Wired magazine is all about Smart Objects and biometrics:
FOR ALL THE talk of smart objects, most of the stuff in our homes is remarkably dumb. Objects just sit there, inanimate and indifferent to the person using them. But just wait. According to Alex Rothera and James Krahe, it’s only a matter of time before even the dumbest of objects are embedded with a magical sense of interactivity. Eventually, the designers say, our stuff will be able to react to us based on data transmitted right through our bodies.
That will be magical. And if it sounds like something right out of Disney, you win a stuffed mouse. Wired asks, "Have you ever wished that your T-shirts could tell you the optimal water temperature for removing that pesky mustard stain?" Actually, no. No, I haven't.

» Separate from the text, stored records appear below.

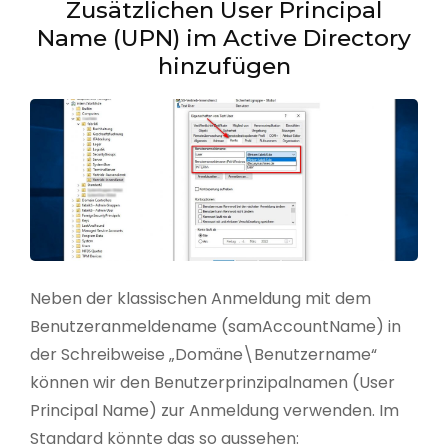
Zusätzlichen User Principal
Name (UPN) im Active Directory
hinzufügen
Neben der klassischen Anmeldung mit dem
Benutzeranmeldename (samAccountName) in
der Schreibweise „Domäne\Benutzername“
können wir den Benutzerprinzipalnamen (User
Principal Name) zur Anmeldung verwenden. Im
Standard könnte das so aussehen: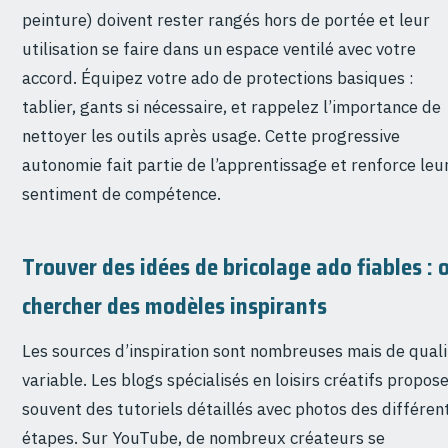
peinture) doivent rester rangés hors de portée et leur
utilisation se faire dans un espace ventilé avec votre
accord. Équipez votre ado de protections basiques :
tablier, gants si nécessaire, et rappelez l’importance de
nettoyer les outils après usage. Cette progressive
autonomie fait partie de l’apprentissage et renforce leu
sentiment de compétence.
Trouver des idées de bricolage ado fiables : 
chercher des modèles inspirants
Les sources d’inspiration sont nombreuses mais de quali
variable. Les blogs spécialisés en loisirs créatifs propos
souvent des tutoriels détaillés avec photos des différen
étapes. Sur YouTube, de nombreux créateurs se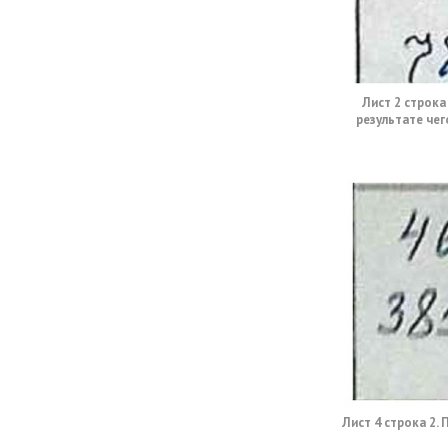
Лист 2 строка
результате чег
Лист 4 строка 2.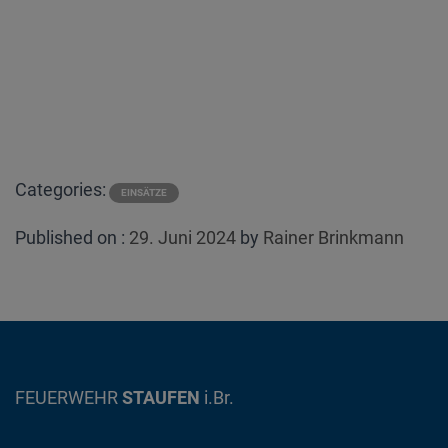
Categories:
EINSÄTZE
Posted
Published on :
29. Juni 2024
by
Rainer Brinkmann
on
FEUERWEHR
STAUFEN
i.Br.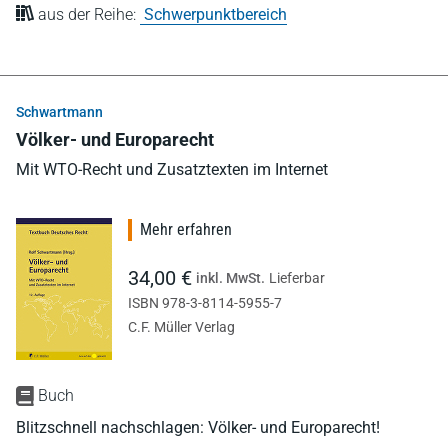
aus der Reihe:
Schwerpunktbereich
Schwartmann
Völker- und Europarecht
Mit WTO-Recht und Zusatztexten im Internet
Mehr erfahren
34,00 €
inkl. MwSt.
Lieferbar
ISBN 978-3-8114-5955-7
C.F. Müller Verlag
Buch
Blitzschnell nachschlagen: Völker- und Europarecht!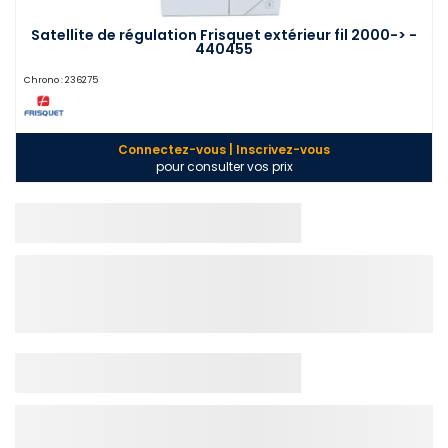
Satellite de régulation Frisquet extérieur fil 2000-> -
440455
Chrono :
236275
Connectez-vous | Inscrivez-vous
pour consulter vos prix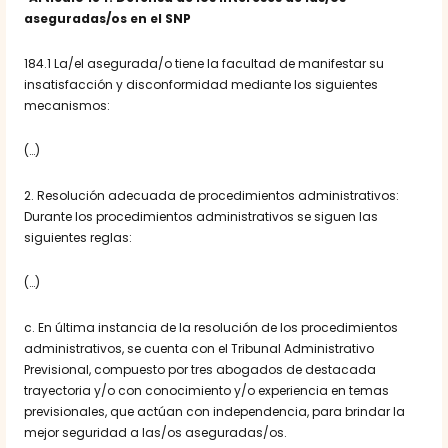
aseguradas/os en el SNP
184.1 La/el asegurada/o tiene la facultad de manifestar su
insatisfacción y disconformidad mediante los siguientes
mecanismos:
(…)
2. Resolución adecuada de procedimientos administrativos:
Durante los procedimientos administrativos se siguen las
siguientes reglas:
(…)
c. En última instancia de la resolución de los procedimientos
administrativos, se cuenta con el Tribunal Administrativo
Previsional, compuesto por tres abogados de destacada
trayectoria y/o con conocimiento y/o experiencia en temas
previsionales, que actúan con independencia, para brindar la
mejor seguridad a las/os aseguradas/os.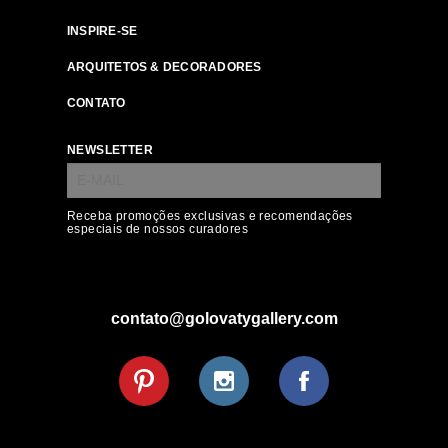
INSPIRE-SE
ARQUITETOS & DECORADORES
CONTATO
NEWSLETTER
Receba promoções exclusivas e recomendações
especiais de nossos curadores
contato@golovatygallery.com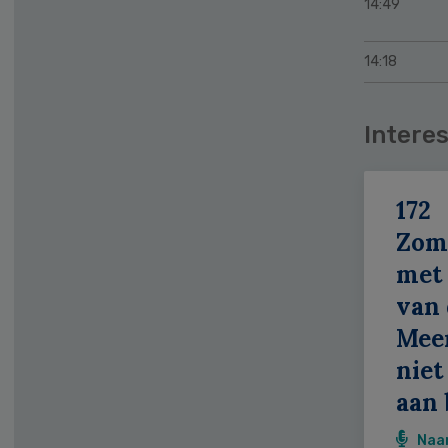
14:49
14:18
Interes
172
Zom
met 
van 
Meer
niet
aan 
Naa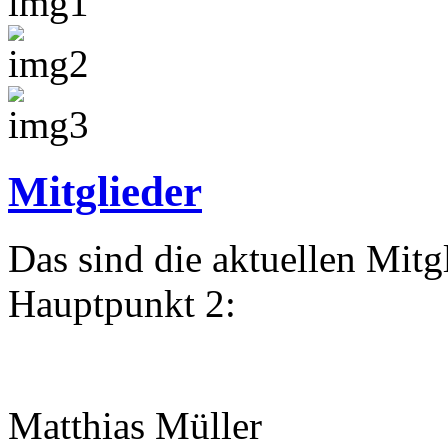
Mitglieder
Das sind die aktuellen Mit
Hauptpunkt 2:
Matthias Müller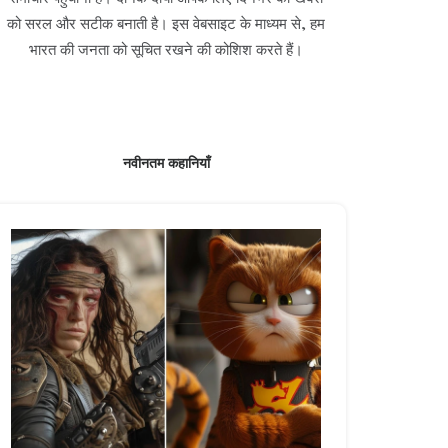
को सरल और सटीक बनाती है। इस वेबसाइट के माध्यम से, हम
भारत की जनता को सूचित रखने की कोशिश करते हैं।
नवीनतम कहानियाँ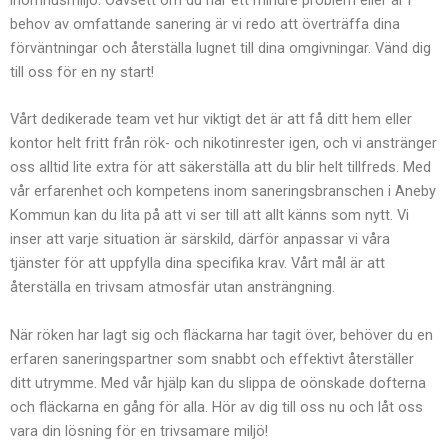
inomhusmiljö. Oavsett om du har ett mindre problem eller är i
behov av omfattande sanering är vi redo att överträffa dina
förväntningar och återställa lugnet till dina omgivningar. Vänd dig
till oss för en ny start!
Vårt dedikerade team vet hur viktigt det är att få ditt hem eller
kontor helt fritt från rök- och nikotinrester igen, och vi anstränger
oss alltid lite extra för att säkerställa att du blir helt tillfreds. Med
vår erfarenhet och kompetens inom saneringsbranschen i Aneby
Kommun kan du lita på att vi ser till att allt känns som nytt. Vi
inser att varje situation är särskild, därför anpassar vi våra
tjänster för att uppfylla dina specifika krav. Vårt mål är att
återställa en trivsam atmosfär utan ansträngning.
När röken har lagt sig och fläckarna har tagit över, behöver du en
erfaren saneringspartner som snabbt och effektivt återställer
ditt utrymme. Med vår hjälp kan du slippa de oönskade dofterna
och fläckarna en gång för alla. Hör av dig till oss nu och låt oss
vara din lösning för en trivsamare miljö!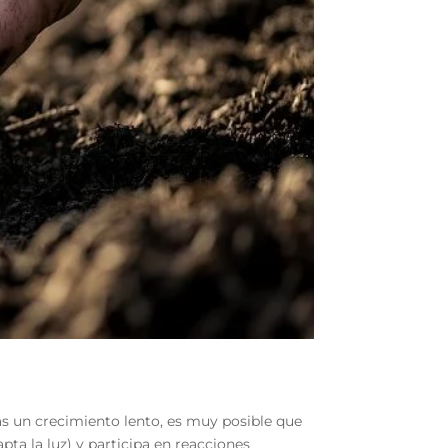
as un crecimiento lento, es muy posible que
ta la luz) y participa en reacciones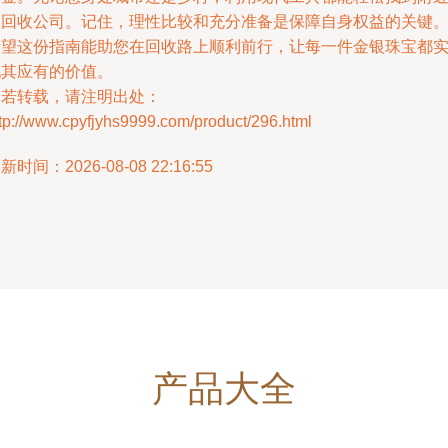
的回收公司。记住，理性比较和充分准备是保障自身权益的关键
希望这份指南能助您在回收路上顺利前行，让每一件金银珠宝都
现其应有的价值。
如若转载，请注明出处：
tp://www.cpyfjyhs9999.com/product/296.html
新时间：2026-08-08 22:16:55
产品大全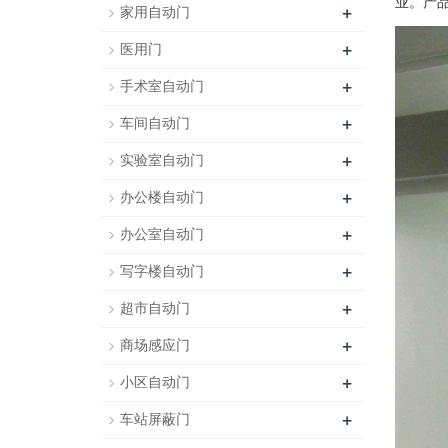
业。产品
+
家用自动门
+
医用门
+
手术室自动门
+
车间自动门
+
实验室自动门
+
办公楼自动门
+
办公室自动门
+
写字楼自动门
+
超市自动门
+
商场感应门
+
小区自动门
+
车站屏蔽门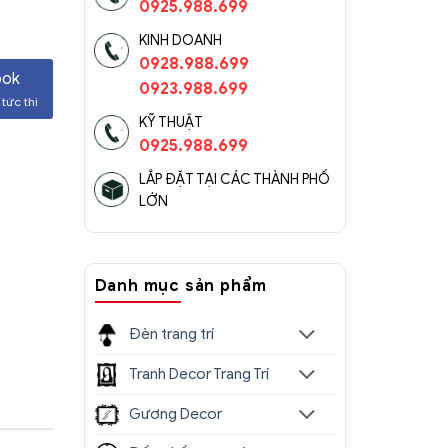
0925.988.699
KINH DOANH
0928.988.699
ook
0923.988.699
tức thì
KỸ THUẬT
0925.988.699
LẮP ĐẶT TẠI CÁC THÀNH PHỐ
LỚN
Danh mục sản phẩm
Đèn trang trí
Tranh Decor Trang Trí
Gương Decor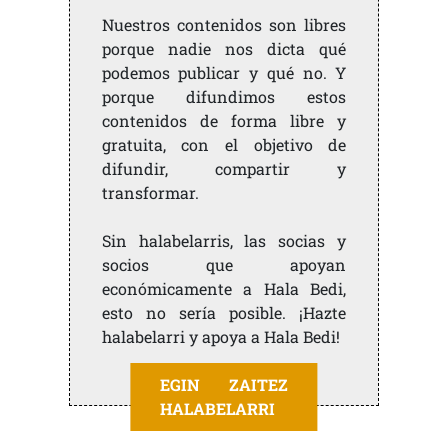
Nuestros contenidos son libres
porque nadie nos dicta qué
podemos publicar y qué no. Y
porque difundimos estos
contenidos de forma libre y
gratuita, con el objetivo de
difundir, compartir y
transformar.
Sin halabelarris, las socias y
socios que apoyan
económicamente a Hala Bedi,
esto no sería posible. ¡Hazte
halabelarri y apoya a Hala Bedi!
EGIN ZAITEZ
HALABELARRI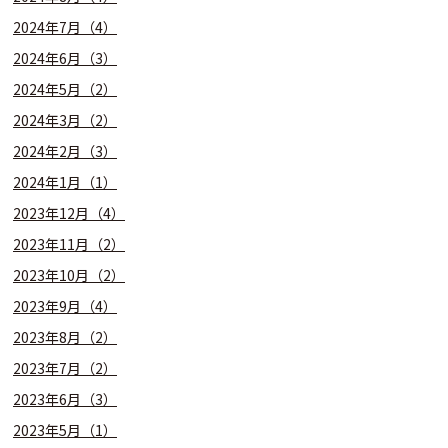
2024年7月（4）
2024年6月（3）
2024年5月（2）
2024年3月（2）
2024年2月（3）
2024年1月（1）
2023年12月（4）
2023年11月（2）
2023年10月（2）
2023年9月（4）
2023年8月（2）
2023年7月（2）
2023年6月（3）
2023年5月（1）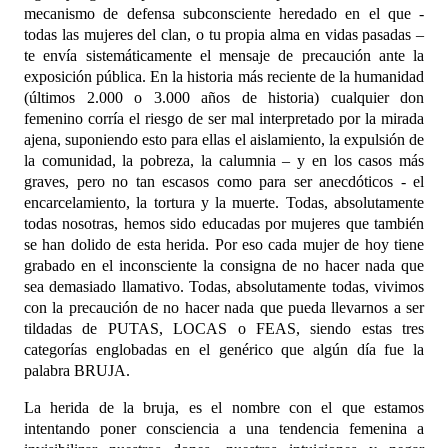
mecanismo de defensa subconsciente heredado en el que -
todas las mujeres del clan, o tu propia alma en vidas pasadas –
te envía sistemáticamente el mensaje de precaución ante la
exposición pública. En la historia más reciente de la humanidad
(últimos 2.000 o 3.000 años de historia) cualquier don
femenino corría el riesgo de ser mal interpretado por la mirada
ajena, suponiendo esto para ellas el aislamiento, la expulsión de
la comunidad, la pobreza, la calumnia – y en los casos más
graves, pero no tan escasos como para ser anecdóticos - el
encarcelamiento, la tortura y la muerte. Todas, absolutamente
todas nosotras, hemos sido educadas por mujeres que también
se han dolido de esta herida. Por eso cada mujer de hoy tiene
grabado en el inconsciente la consigna de no hacer nada que
sea demasiado llamativo. Todas, absolutamente todas, vivimos
con la precaución de no hacer nada que pueda llevarnos a ser
tildadas de PUTAS, LOCAS o FEAS, siendo estas tres
categorías englobadas en el genérico que algún día fue la
palabra BRUJA.
La herida de la bruja, es el nombre con el que estamos
intentando poner consciencia a una tendencia femenina a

But the Internet Protocol for Smart Object (IPSO) Alliance has. ISPO just announced semi-finalists in its third annual IPSO CHALLENGE. Congratulations to the ten semi-finalists. With the Smart Toilet of the future, for example, no more tedious choosing Number One or Number Two buttons when flushing. Your Smart Toilet, the Department of Sanitation, the entire Internet will know just what you have done.
It is all beginning to sound too close for comfort to "The Hitchhiker's Guide to the Galaxy" and Sirius Cybernetics machines with Genuine People Personalities ("GPP"). The Vulcan Science Academy describes where this is headed:
Marvin, the paranoid android, by far the most beloved character in the guide is a super intelligent robot with ‘Real People Personalities.’ This means Marvin thinks and feels everything that a human would, and he is utterly depressed by it. As computers get more and more advanced and artificial intelligence lies just beyond the horizon, this may be a serious problem soon facing humanity. Marvin has the mind of a human but the insight and intelligence of a super-being, and it is clear that his feeble human traits cannot handle such immensity. Computers are sure to one day gain this type of personality, will we soon have a crisis of ethics on our hands as these poor souls fight with their own consciousness? Or will we once again be ignorant of the suffering due to preconceived ideas and debate as to whether the computers really feel it?
Once we've given them Genuine People Personalities, will we be morally obligated to expand Medicare Part D to cover digital antidepressants for our toasters?
A single phrase characterizes the need product engineers feel to pack as much into an electronic product as technically feasible: "feature rich." It is not enough to have a watch provide accurate time when it can do so much more. Yes, I can have a coffee maker that is also a timer, an alarm clock, satellite radio, and that starts and warms up my car on cold mornings. But all I really wanted was a cup of coffee.